Prompt:
Count the lines containing "sowie" in the entries underneath, and state that count without anything else.

[Collected data]
= = = = = = =

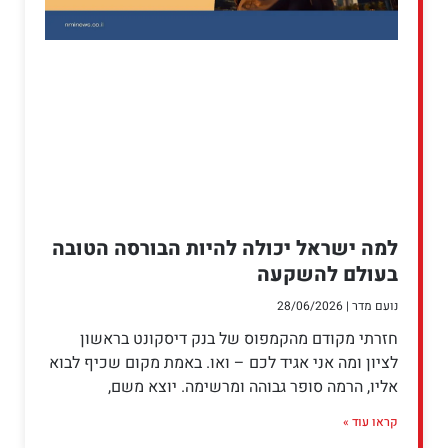
למה ישראל יכולה להיות הבורסה הטובה
בעולם להשקעה
נועם מדר
28/06/2026
חזרתי מקודם מהקמפוס של בנק דיסקונט בראשון
לציון ומה אני אגיד לכם – ואו. באמת מקום שכיף לבוא
אליו, הרמה סופר גבוהה ומרשימה. יוצא משם,
קראו עוד »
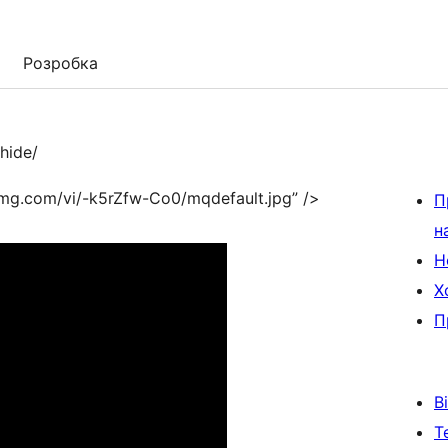
Розробка
hide/
img.com/vi/-k5rZfw-Co0/mqdefault.jpg” />
П
н
Н
Х
П
В
Т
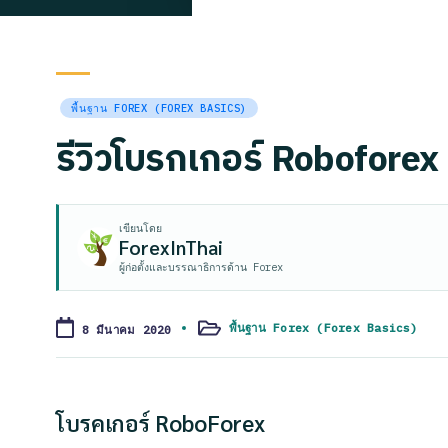
Posted
พื้นฐาน FOREX (FOREX BASICS)
in
รีวิวโบรกเกอร์ Roboforex
เขียนโดย
ForexInThai
ผู้ก่อตั้งและบรรณาธิการด้าน Forex
พื้นฐาน Forex (Forex Basics)
8 มีนาคม 2020
Posted
in
โบรคเกอร์ RoboForex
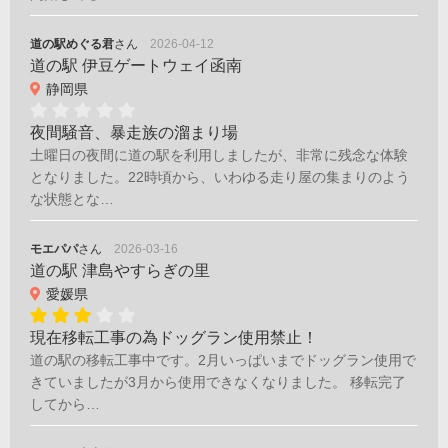
道の駅めぐる君
さん
2026-04-12
道の駅 伊豆ゲートウェイ函南
静岡県
夜間騒音、暴走族の溜まり場
土曜日の夜間に道の駅を利用しましたが、非常に残念な体験
となりました。22時頃から、いわゆる走り屋の集まりのよう
な状態とな…
モエパパ
さん
2026-03-16
道の駅 津島やすらぎの里
愛媛県
現在移転工事の為ドッグラン使用禁止！
道の駅の移転工事中です。2月いっぱいまでドッグラン使用で
きていましたが3月から使用できなくなりました。 移転完了
してから…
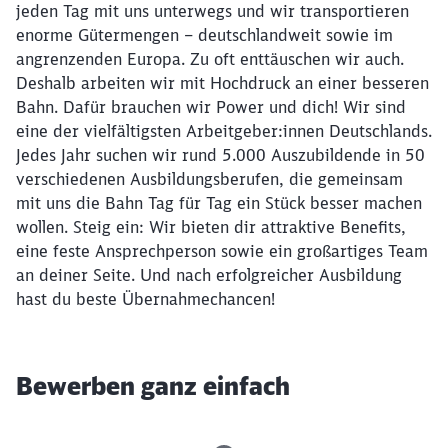
jeden Tag mit uns unterwegs und wir transportieren
enorme Gütermengen – deutschlandweit sowie im
angrenzenden Europa. Zu oft enttäuschen wir auch.
Deshalb arbeiten wir mit Hochdruck an einer besseren
Bahn. Dafür brauchen wir Power und dich! Wir sind
eine der vielfältigsten Arbeitgeber:innen Deutschlands.
Jedes Jahr suchen wir rund 5.000 Auszubildende in 50
verschiedenen Ausbildungsberufen, die gemeinsam
mit uns die Bahn Tag für Tag ein Stück besser machen
wollen. Steig ein: Wir bieten dir attraktive Benefits,
eine feste Ansprechperson sowie ein großartiges Team
an deiner Seite. Und nach erfolgreicher Ausbildung
hast du beste Übernahmechancen!
Bewerben ganz einfach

= = = = = = =

Solution below:
2